Explanation of the data folder structure
  • raw: contains the raw data, put the dataset there (items.csv and interactions.csv)
  • interim: contains processed data (interactions.csv, train_session_interaction_vector.csv and vocabulary.csv)
  • interim/infer: contains the inferred session representations by autoencoders as csv
  • interim/models: contains the trained autoencoder models
  • interim/predict: contains the prediction csv files for autoencoders
  • interim/predict/base: contains the prediction csv files for baseline algorithms
  • interim/predict/hyperparam: contains the prediction csv files for hyperparameter optimization
  • processed: contains training, validation and test sets (train_14d.csv, valid_train_14d.csv, valid_test_14d.csv, test_14d.csv)
  • processed/eval: evaluation results for autoencoders
  • processed/eval/base: evaluation results for baseline algorithms
  • processed/eval/hyperparam: evaluation results for hyperparameter optimization

All eval folders contain the subfolders all and next for the two prediction scenarios.

Compile Main Code

The main code to (i) evaluate the generated predictions, (ii) create predictions for the Bayes baseline and (iii) generate predictions for the latent session vectors inferred from the autoencoders is written in Java 8 and is contained in the main_code folder.

cd main_code
mvn clean install
Running modes
Mode Description
predict-bayes Generates predictions using the Bayes baseline
predict Predicts for each test session the next jobs to interact with
eval Evaluates the generated prediction file with respect to accuracy and non-accuracy metrics

Baseline Hyperparameter Optimization

Train: Use the ipython/3_Training_Predicting/*_hyperparameter_opt_train.ipynb notebooks to train the models with different hyperparameter combinations.

Training these models expects a folder structure ipython/3_Training_Predicting/models/valid to exist.

Predict: Use the ipython/3_Training_Predicting/*_predictor.ipynb notebooks to generate predictions for the models with different hyperparameter combinations.

Evaluate: Evaluate the eval flag and theprediction files by using the main code:

cd main_code/test-predictor
java -jar target/test-predictor-1.0-SNAPSHOT-bin.jar conf/cb12/eval_hyp_opt_cb12.properties eval

Depending on the dataset, it is possible that the -Xms and -Xmx flags need to be set.

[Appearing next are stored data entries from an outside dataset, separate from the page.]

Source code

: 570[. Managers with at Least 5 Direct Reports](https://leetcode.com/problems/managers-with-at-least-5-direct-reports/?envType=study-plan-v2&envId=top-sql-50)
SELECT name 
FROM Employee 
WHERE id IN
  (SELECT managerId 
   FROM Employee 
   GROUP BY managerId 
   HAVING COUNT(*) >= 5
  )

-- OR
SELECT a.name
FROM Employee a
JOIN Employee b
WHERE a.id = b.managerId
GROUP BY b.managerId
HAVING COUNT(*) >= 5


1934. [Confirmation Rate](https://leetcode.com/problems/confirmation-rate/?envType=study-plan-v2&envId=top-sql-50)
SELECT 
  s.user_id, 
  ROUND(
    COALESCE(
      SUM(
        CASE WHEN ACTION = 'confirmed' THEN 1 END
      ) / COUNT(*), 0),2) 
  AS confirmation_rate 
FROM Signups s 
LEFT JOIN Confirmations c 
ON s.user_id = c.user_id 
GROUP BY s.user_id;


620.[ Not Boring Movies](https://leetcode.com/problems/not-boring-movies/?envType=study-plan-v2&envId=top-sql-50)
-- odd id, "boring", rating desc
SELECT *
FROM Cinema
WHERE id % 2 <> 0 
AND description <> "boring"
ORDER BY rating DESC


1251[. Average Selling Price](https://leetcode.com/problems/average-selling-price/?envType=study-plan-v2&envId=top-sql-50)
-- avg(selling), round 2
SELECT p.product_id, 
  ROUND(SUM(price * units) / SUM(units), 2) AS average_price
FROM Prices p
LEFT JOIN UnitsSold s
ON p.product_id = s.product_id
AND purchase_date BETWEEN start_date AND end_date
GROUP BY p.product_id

The properties file may also be need to be adjusted depending on the used data structure.

Plot: Use the ipython/5_Eval/hyp_opt_eval.ipynb to analyze and plot the hyperparameter optimization results.

Baselines

Train: Use the *_trainer.ipynb or the adjust the corresponding python scripts for the dataset to train the baseline models. Training these models expects a folder structure ipython/3_Training_Predicting/models/ to exist.

Predict: Use the ipython/3_Training_Predicting/*_predictor.ipynb notebooks to generate predictions for the models with different hyperparameter combinations.

Evaluate: Use the eval flag and the configuration files for the baselines:

cd main_code/test-predictor
java -jar target/test-predictor-1.0-SNAPSHOT-bin.jar conf/cb12/eval_base_cb12.properties eval

Again, depending on the dataset, it is possible that the -Xms and -Xmx flags need to be set. The properties file may also be need to be adjusted depending on the used data structure.

Bayes baseline

Use the Java code with the predict-bayes flag to generate the predictions for the Bayes baseline

java -jar target/test-predictor-1.0-SNAPSHOT-bin.jar conf/cb12/eval_base_cb12.properties predict-bayes

Autoencoder variants

To train the autoencoder variants and infer session vectors use the interactions_aes_cb12 and item_aes_cb12 notebooks (i.e., or the respective recsys17 ones for the RecSys Challange 2017 dataset).

Predict: To create predictions, use the Java code with the predict flag:

java -jar target/test-predictor-1.0-SNAPSHOT-bin.jar conf/cb12/eval_ae_cb12_int.properties predict

Evaluate: Use the eval flag and the configuration files for the autoencoder approaches:

cd main_code/test-predictor
java -jar target/test-predictor-1.0-SNAPSHOT-bin.jar conf/cb12/eval_ae_cb12_int.properties eval

Plot: Use the ipython/5_Eval/cb12_eval.ipynb or ipython/5_Eval/recsys17_eval.ipynb notebook to analyze and plot all evaluation results.

Embedding Analysis

Use the ipython/4_Embedding_Analysis/ notebooks to create the t-SNE plots for the embedding analysis.